After University shut out El Paso Del Valle, 1-0, in the state final, the Trojan players were finally able to hold that long-awaited championship trophy aloft. Their 33-0-0 record made them just the second Class 4A team in UIL history to complete a season unbeaten, and no boys’ or girls’ team in any classification has registered as many as 33 wins.
“That feeling was amazing. It never happens,” Ibarra said. “Once in a lifetime it happens. It just felt so good. Afterwards we were like, ‘Ahhh.’ Relaxed, relieved.”
“You just look up and see all your teammates, some who have graduated, some who are still here,” Ponce said. “You just look at it, and you think, ‘You were on that team, and you’re going to be on there forever.’ You’re always going to be connected in some sort of way.”
Even in the midst of such a singularly personal achievement, University’s players didn’t keep their win to themselves. They dedicated the state title to the city of West, which had endured a tragic explosion at a fertilizer plant just three days prior.
The Trojans’ giving spirit was actually born from a football coach’s speech. A little over a decade ago, a University High baseball player died suddenly, and the family wasn’t able to afford the funeral costs, Chapman said. Chapman commissioned former Baylor football coach Grant Teaff to speak at a fundraiser event for the family, and Teaff’s message resonated with the soccer coach.
“He talked about how to have a successful program: Positive attitude, self-discipline, effort and heart,” Chapman said. “Along with that, he talked about your athletes being well-rounded for after school, life and everything.”
Chapman took those words to heart.

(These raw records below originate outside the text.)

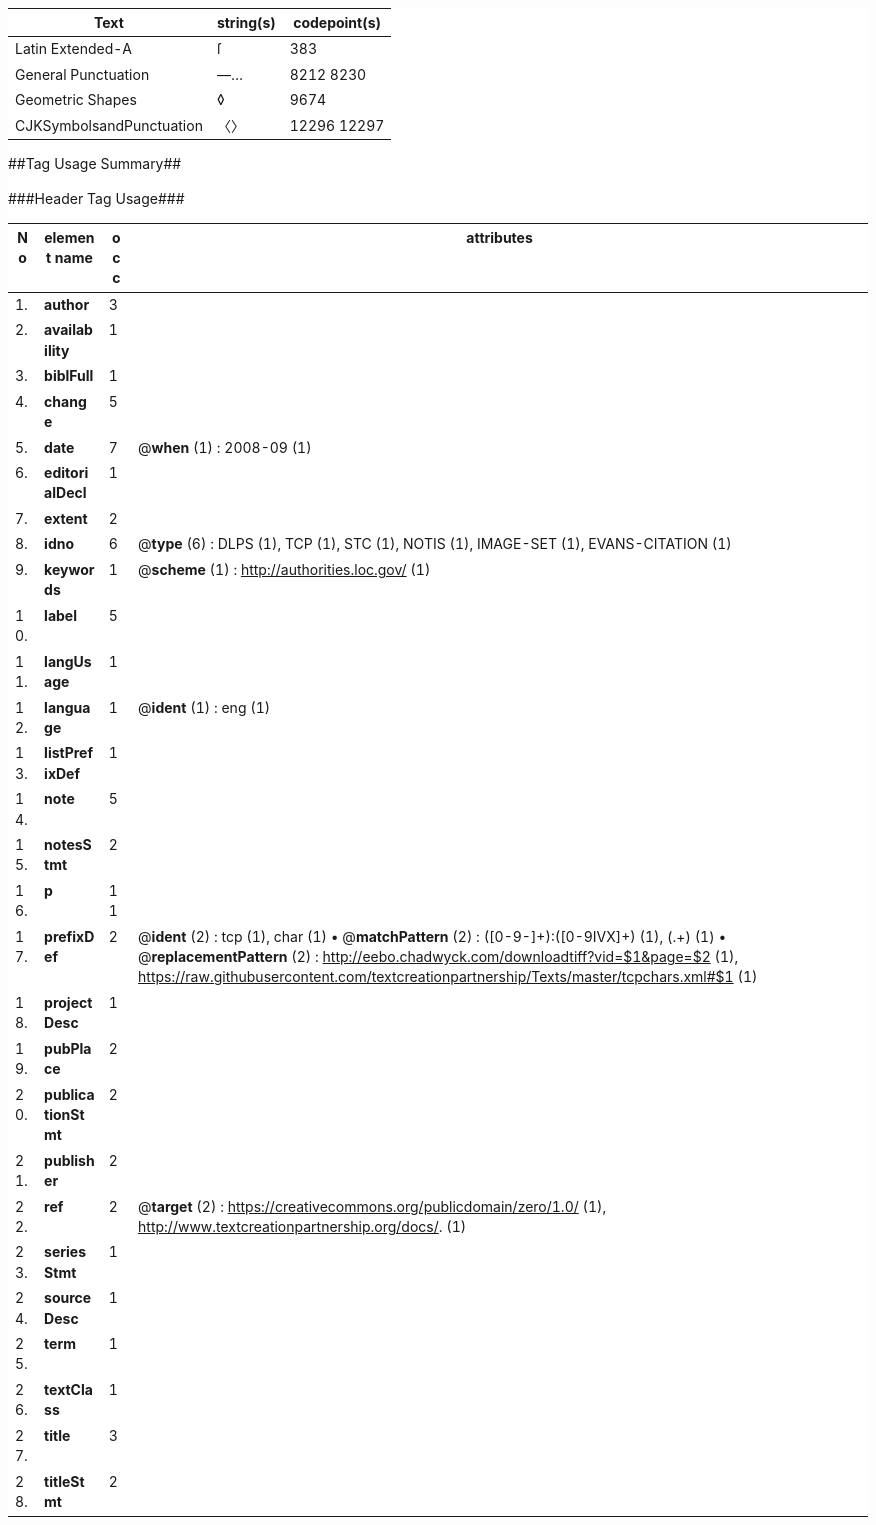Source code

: 
|Text|string(s)|codepoint(s)|
|---|---|---|
|Latin Extended-A|ſ|383|
|General Punctuation|—…|8212 8230|
|Geometric Shapes|◊|9674|
|CJKSymbolsandPunctuation|〈〉|12296 12297|

##Tag Usage Summary##

###Header Tag Usage###

|No|element name|occ|attributes|
|---|---|---|---|
|1.|__author__|3||
|2.|__availability__|1||
|3.|__biblFull__|1||
|4.|__change__|5||
|5.|__date__|7| @__when__ (1) : 2008-09 (1)|
|6.|__editorialDecl__|1||
|7.|__extent__|2||
|8.|__idno__|6| @__type__ (6) : DLPS (1), TCP (1), STC (1), NOTIS (1), IMAGE-SET (1), EVANS-CITATION (1)|
|9.|__keywords__|1| @__scheme__ (1) : http://authorities.loc.gov/ (1)|
|10.|__label__|5||
|11.|__langUsage__|1||
|12.|__language__|1| @__ident__ (1) : eng (1)|
|13.|__listPrefixDef__|1||
|14.|__note__|5||
|15.|__notesStmt__|2||
|16.|__p__|11||
|17.|__prefixDef__|2| @__ident__ (2) : tcp (1), char (1)  •  @__matchPattern__ (2) : ([0-9\-]+):([0-9IVX]+) (1), (.+) (1)  •  @__replacementPattern__ (2) : http://eebo.chadwyck.com/downloadtiff?vid=$1&page=$2 (1), https://raw.githubusercontent.com/textcreationpartnership/Texts/master/tcpchars.xml#$1 (1)|
|18.|__projectDesc__|1||
|19.|__pubPlace__|2||
|20.|__publicationStmt__|2||
|21.|__publisher__|2||
|22.|__ref__|2| @__target__ (2) : https://creativecommons.org/publicdomain/zero/1.0/ (1), http://www.textcreationpartnership.org/docs/. (1)|
|23.|__seriesStmt__|1||
|24.|__sourceDesc__|1||
|25.|__term__|1||
|26.|__textClass__|1||
|27.|__title__|3||
|28.|__titleStmt__|2||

He set out to improve his players’ academic success rate – “Now we’re graduating 99-point-something percent,” he said – and their involvement in the community.
“You really get the pride, the self-enjoyment, that you’re helping someone else,” Ponce said. “You feel better about yourself, and about helping someone less fortunate than you.”
It’s gotten to the point where the team that once had to scrounge for players in order to avoid forfeits now stands as a beacon for schools all over the state. At the Texas High School Football Coaches Association’s annual convention last summer, Chapman presented a well-received lecture on how to build a successful, all-around program.
“Afterwards we had coaches coming up and saying, ‘How do you get your kids involved? How do you do that? Your kids show up for it?’” Chapman said. “Our team, they’re not just out here playing soccer and then going home. They hang together. We go to hospitals together. They enjoy being around each other, we enjoy being around them. They’re a lot of fun. It’s really brought our team together.”